A run of records
* * * * *
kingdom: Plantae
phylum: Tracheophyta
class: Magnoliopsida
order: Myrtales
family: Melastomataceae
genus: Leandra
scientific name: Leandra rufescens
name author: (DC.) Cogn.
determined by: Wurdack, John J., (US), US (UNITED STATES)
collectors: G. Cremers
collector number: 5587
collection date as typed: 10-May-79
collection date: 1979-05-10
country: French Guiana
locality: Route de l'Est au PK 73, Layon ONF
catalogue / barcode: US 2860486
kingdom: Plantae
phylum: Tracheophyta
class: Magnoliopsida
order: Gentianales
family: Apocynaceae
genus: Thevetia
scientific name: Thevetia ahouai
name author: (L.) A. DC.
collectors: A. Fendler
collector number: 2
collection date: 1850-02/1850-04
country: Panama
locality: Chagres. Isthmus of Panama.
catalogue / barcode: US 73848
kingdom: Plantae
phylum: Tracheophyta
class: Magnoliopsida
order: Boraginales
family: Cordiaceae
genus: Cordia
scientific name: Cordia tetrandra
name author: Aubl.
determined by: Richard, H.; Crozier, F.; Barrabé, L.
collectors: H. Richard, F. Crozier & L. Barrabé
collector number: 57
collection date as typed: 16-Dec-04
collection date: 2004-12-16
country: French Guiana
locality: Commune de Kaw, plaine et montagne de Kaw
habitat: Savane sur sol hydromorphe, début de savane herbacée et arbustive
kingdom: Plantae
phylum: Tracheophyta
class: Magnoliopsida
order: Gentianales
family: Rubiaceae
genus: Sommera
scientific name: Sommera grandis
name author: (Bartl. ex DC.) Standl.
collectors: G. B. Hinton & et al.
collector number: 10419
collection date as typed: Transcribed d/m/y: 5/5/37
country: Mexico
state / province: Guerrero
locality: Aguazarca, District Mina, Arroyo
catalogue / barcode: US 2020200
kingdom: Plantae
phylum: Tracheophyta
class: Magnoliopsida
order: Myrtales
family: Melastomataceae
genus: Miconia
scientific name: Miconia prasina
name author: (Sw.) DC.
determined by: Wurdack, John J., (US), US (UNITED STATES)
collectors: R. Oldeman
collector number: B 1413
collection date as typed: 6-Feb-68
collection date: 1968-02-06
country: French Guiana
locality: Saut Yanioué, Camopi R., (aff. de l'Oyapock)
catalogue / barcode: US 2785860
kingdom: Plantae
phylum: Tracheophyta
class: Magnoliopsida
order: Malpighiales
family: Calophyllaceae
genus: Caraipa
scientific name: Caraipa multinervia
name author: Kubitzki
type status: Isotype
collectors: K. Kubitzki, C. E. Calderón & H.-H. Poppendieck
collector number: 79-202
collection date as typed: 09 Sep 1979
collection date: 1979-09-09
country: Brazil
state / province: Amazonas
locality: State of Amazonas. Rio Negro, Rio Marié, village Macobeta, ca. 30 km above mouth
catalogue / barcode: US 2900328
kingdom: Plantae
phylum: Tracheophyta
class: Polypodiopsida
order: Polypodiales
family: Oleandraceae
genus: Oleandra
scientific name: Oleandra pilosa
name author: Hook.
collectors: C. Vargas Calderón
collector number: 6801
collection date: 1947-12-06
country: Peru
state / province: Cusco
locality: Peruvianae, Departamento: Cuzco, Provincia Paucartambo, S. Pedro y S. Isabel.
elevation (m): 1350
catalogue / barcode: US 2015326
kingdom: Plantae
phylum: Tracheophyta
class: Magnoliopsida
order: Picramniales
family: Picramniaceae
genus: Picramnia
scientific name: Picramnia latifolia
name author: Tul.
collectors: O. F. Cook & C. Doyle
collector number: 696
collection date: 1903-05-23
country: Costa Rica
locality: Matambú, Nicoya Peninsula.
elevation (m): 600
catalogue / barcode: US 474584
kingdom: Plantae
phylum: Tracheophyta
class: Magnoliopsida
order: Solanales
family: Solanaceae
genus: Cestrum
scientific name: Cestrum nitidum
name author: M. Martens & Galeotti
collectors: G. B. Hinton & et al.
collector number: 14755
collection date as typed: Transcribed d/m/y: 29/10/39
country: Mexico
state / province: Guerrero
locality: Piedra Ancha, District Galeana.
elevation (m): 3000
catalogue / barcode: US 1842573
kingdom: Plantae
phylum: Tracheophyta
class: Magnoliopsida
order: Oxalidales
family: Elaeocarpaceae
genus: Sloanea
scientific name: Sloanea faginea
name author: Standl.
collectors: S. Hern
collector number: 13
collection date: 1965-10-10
* * * * *
DESCRIPTION OF THE TASK
Can you write out every line of the listing above word for word, changing nothing?

EXERCISE OUTPUT
kingdom: Plantae
phylum: Tracheophyta
class: Magnoliopsida
order: Myrtales
family: Melastomataceae
genus: Leandra
scientific name: Leandra rufescens
name author: (DC.) Cogn.
determined by: Wurdack, John J., (US), US (UNITED STATES)
collectors: G. Cremers
collector number: 5587
collection date as typed: 10-May-79
collection date: 1979-05-10
country: French Guiana
locality: Route de l'Est au PK 73, Layon ONF
catalogue / barcode: US 2860486
kingdom: Plantae
phylum: Tracheophyta
class: Magnoliopsida
order: Gentianales
family: Apocynaceae
genus: Thevetia
scientific name: Thevetia ahouai
name author: (L.) A. DC.
collectors: A. Fendler
collector number: 2
collection date: 1850-02/1850-04
country: Panama
locality: Chagres. Isthmus of Panama.
catalogue / barcode: US 73848
kingdom: Plantae
phylum: Tracheophyta
class: Magnoliopsida
order: Boraginales
family: Cordiaceae
genus: Cordia
scientific name: Cordia tetrandra
name author: Aubl.
determined by: Richard, H.; Crozier, F.; Barrabé, L.
collectors: H. Richard, F. Crozier & L. Barrabé
collector number: 57
collection date as typed: 16-Dec-04
collection date: 2004-12-16
country: French Guiana
locality: Commune de Kaw, plaine et montagne de Kaw
habitat: Savane sur sol hydromorphe, début de savane herbacée et arbustive
kingdom: Plantae
phylum: Tracheophyta
class: Magnoliopsida
order: Gentianales
family: Rubiaceae
genus: Sommera
scientific name: Sommera grandis
name author: (Bartl. ex DC.) Standl.
collectors: G. B. Hinton & et al.
collector number: 10419
collection date as typed: Transcribed d/m/y: 5/5/37
country: Mexico
state / province: Guerrero
locality: Aguazarca, District Mina, Arroyo
catalogue / barcode: US 2020200
kingdom: Plantae
phylum: Tracheophyta
class: Magnoliopsida
order: Myrtales
family: Melastomataceae
genus: Miconia
scientific name: Miconia prasina
name author: (Sw.) DC.
determined by: Wurdack, John J., (US), US (UNITED STATES)
collectors: R. Oldeman
collector number: B 1413
collection date as typed: 6-Feb-68
collection date: 1968-02-06
country: French Guiana
locality: Saut Yanioué, Camopi R., (aff. de l'Oyapock)
catalogue / barcode: US 2785860
kingdom: Plantae
phylum: Tracheophyta
class: Magnoliopsida
order: Malpighiales
family: Calophyllaceae
genus: Caraipa
scientific name: Caraipa multinervia
name author: Kubitzki
type status: Isotype
collectors: K. Kubitzki, C. E. Calderón & H.-H. Poppendieck
collector number: 79-202
collection date as typed: 09 Sep 1979
collection date: 1979-09-09
country: Brazil
state / province: Amazonas
locality: State of Amazonas. Rio Negro, Rio Marié, village Macobeta, ca. 30 km above mouth
catalogue / barcode: US 2900328
kingdom: Plantae
phylum: Tracheophyta
class: Polypodiopsida
order: Polypodiales
family: Oleandraceae
genus: Oleandra
scientific name: Oleandra pilosa
name author: Hook.
collectors: C. Vargas Calderón
collector number: 6801
collection date: 1947-12-06
country: Peru
state / province: Cusco
locality: Peruvianae, Departamento: Cuzco, Provincia Paucartambo, S. Pedro y S. Isabel.
elevation (m): 1350
catalogue / barcode: US 2015326
kingdom: Plantae
phylum: Tracheophyta
class: Magnoliopsida
order: Picramniales
family: Picramniaceae
genus: Picramnia
scientific name: Picramnia latifolia
name author: Tul.
collectors: O. F. Cook & C. Doyle
collector number: 696
collection date: 1903-05-23
country: Costa Rica
locality: Matambú, Nicoya Peninsula.
elevation (m): 600
catalogue / barcode: US 474584
kingdom: Plantae
phylum: Tracheophyta
class: Magnoliopsida
order: Solanales
family: Solanaceae
genus: Cestrum
scientific name: Cestrum nitidum
name author: M. Martens & Galeotti
collectors: G. B. Hinton & et al.
collector number: 14755
collection date as typed: Transcribed d/m/y: 29/10/39
country: Mexico
state / province: Guerrero
locality: Piedra Ancha, District Galeana.
elevation (m): 3000
catalogue / barcode: US 1842573
kingdom: Plantae
phylum: Tracheophyta
class: Magnoliopsida
order: Oxalidales
family: Elaeocarpaceae
genus: Sloanea
scientific name: Sloanea faginea
name author: Standl.
collectors: S. Hern
collector number: 13
collection date: 1965-10-10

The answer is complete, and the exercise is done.